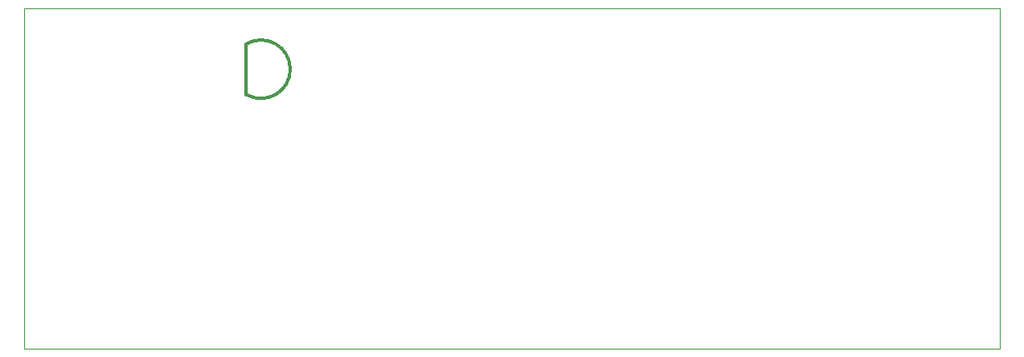
<source format=gbr>
%FSLAX34Y34*%
%MOMM*%
%LNSILK_BOTTOM*%
G71*
G01*
%ADD10C, 0.002*%
%ADD11C, 0.300*%
%LPD*%
G54D10*
X792Y-396D02*
X990792Y-396D01*
X990792Y-346396D01*
X792Y-346396D01*
X792Y-396D01*
G54D11*
G75*
G01X226092Y-88050D02*
G03X226092Y-36494I14883J25778D01*
G01*
G54D11*
X226092Y-36494D02*
X226092Y-88050D01*
M02*

</source>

+ + + + + + +

▸ Task to complete
Copy all of the data word for word, and keep the pictures out of it.

▸ Exercise answer
<source format=gbr>
%FSLAX34Y34*%
%MOMM*%
%LNSILK_BOTTOM*%
G71*
G01*
%ADD10C, 0.002*%
%ADD11C, 0.300*%
%LPD*%
G54D10*
X792Y-396D02*
X990792Y-396D01*
X990792Y-346396D01*
X792Y-346396D01*
X792Y-396D01*
G54D11*
G75*
G01X226092Y-88050D02*
G03X226092Y-36494I14883J25778D01*
G01*
G54D11*
X226092Y-36494D02*
X226092Y-88050D01*
M02*

</source>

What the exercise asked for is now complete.